The NNPCL clarified that while it did not object to the divestment deal, it wished to draw attention to important clauses in the Joint Operating Agreement (JOA) that might have been overlooked. These clauses, if strictly adhered to, would protect joint venture transactions both now and in the future.

The national oil company expressed its disappointment in not having its consent or blessings secured as a joint venture member before the divestment deal commenced. It viewed this oversight as ill-advised and a potential trigger for legal disputes or conflicts in the hydrocarbon exploration sector, which operates under a joint venture framework.

In the letter, the NNPCL emphasized the contractual and legal implications of the ENI-Oando divestment deal.
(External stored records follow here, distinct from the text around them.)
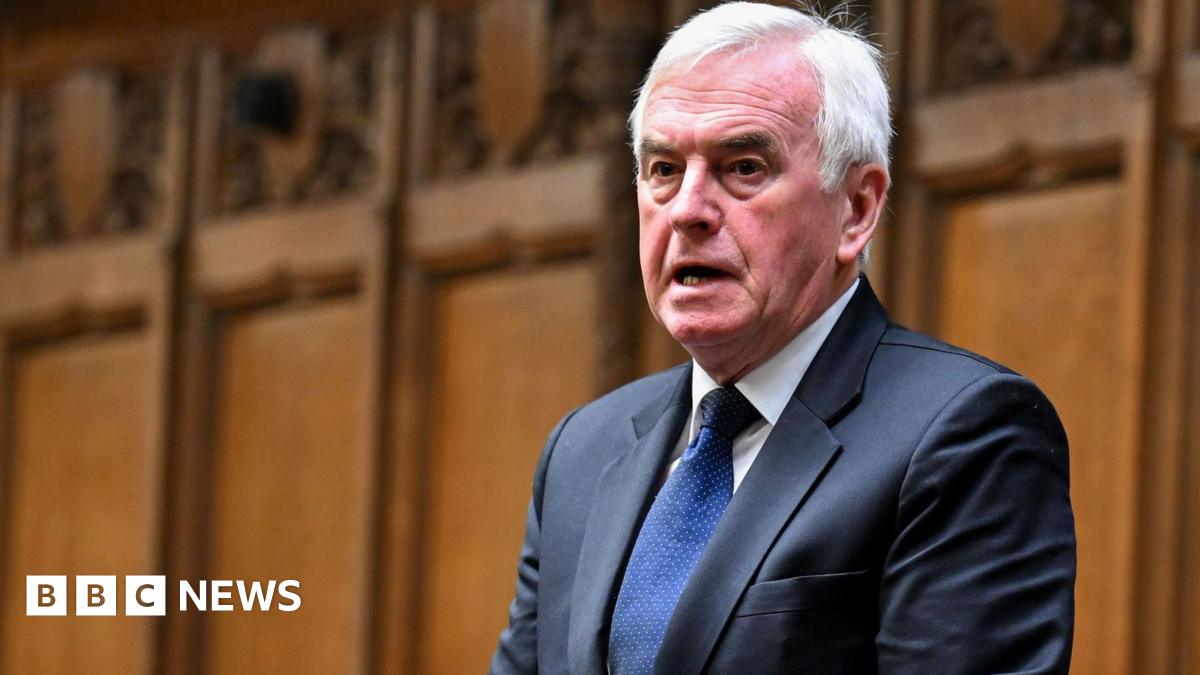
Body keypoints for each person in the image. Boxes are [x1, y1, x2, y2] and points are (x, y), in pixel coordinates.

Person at [490, 3, 1076, 673]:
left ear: (856, 209)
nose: (688, 210)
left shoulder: (965, 434)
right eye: (662, 170)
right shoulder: (582, 450)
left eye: (743, 167)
It stated that the agreement could potentially infringe on the provisions outlined in the Joint Operating Agreement dating back to July 1991, governing the operations of the NAOC/NEPL/OOL Joint Venture.

The NNPCL highlighted that, according to the agreement, any party seeking to transfer its participating interest in the Joint Venture must obtain written approval from the other parties involved, especially from the NNPCL, which holds a significant 60% stake.

Clause 19.11 of the JOA states, "No party may assign or transfer its interest or any part thereof without the prior written consent of the other parties, which consent shall not be unreasonably withheld."

The NNPCL's letter underscored the fact that even if NAOC's divestment was considered valid, it would not automatically translate to the transfer of operatorship to Oando. Instead, the decision on a successor operator would be the responsibility of NEPL and OOL.

The NNPCL warned that the failure to obtain written consent from NEPL, its subsidiary handling upstream operations, constituted a grave breach of the JOA terms. In response, NEPL asserted its rights concerning this breach.

The divestment agreement between ENI and Oando involves the sale of ENI's stake in Nigerian Agip Oil Company Limited (NAOC Ltd). NAOC Ltd is a wholly-owned subsidiary primarily focused on onshore oil and gas exploration, production, and power generation in Nigeria.

As the NNPCL raises concerns about the transparency and due process in the ENI-Oando divestment deal, it remains to be seen how this development will impact future joint venture transactions and the overall oil and gas industry in Nigeria.